Nitrosamine Formation in pMDIs
Since the EMA and FDA introduced guidelines in 2020 on controlling nitrosamine impurities in medicinal products, industry stakeholders have undertaken extensive risk assessments and testing. These efforts are time-consuming and costly, requiring the development of sensitive detection methods and comprehensive root cause analysis, potentially leading to significant reformulation to comply with new intake limits.

The transition to low GWP propellants in pMDIs provides a chance to proactively address nitrosamine formation early in formulation development. Utilising advanced analytical techniques, such as Liquid Chromatography Mass Spectrometry (LC-MS) and Gas Chromatography Mass Spectrometry (GC-MS) can help streamline efforts to meet regulatory requirements for nitrosamine levels. Tandem LC-MS/MS provides high sensitivity and specificity for detecting API specific nitrosamines, even in complex pMDI
matrices. GC-MS is effective for analysing volatile, non-API-specific nitrosamines and potential degradation products from propellants. Utilising both LC-MS and GCMS in early trials enables comprehensive screening, identifies nitrosamine sources and ensures regulatory compliance.

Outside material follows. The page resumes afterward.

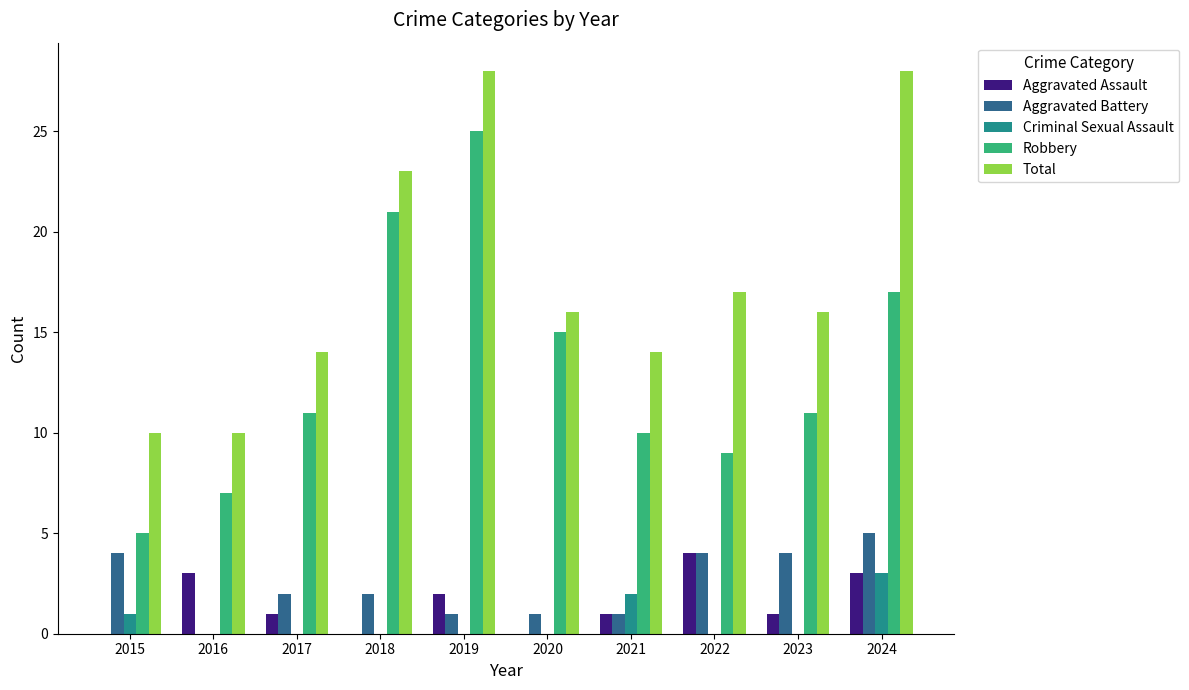

At which label does Aggravated Battery reach its peak?

2024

Nitrosamines primarily form through reactions between secondary or tertiary amines and nitrosating agents, like nitrous oxides or nitrites, under acidic conditions. In pMDIs, nitrosamine formation can result
from interactions among the propellant system, active pharmaceutical ingredients (APIs), excipients, and device materials. The introduction of low GWP propellants to pMDIs necessitates thorough analytical evaluation to minimise the risk of nitrosamine formation.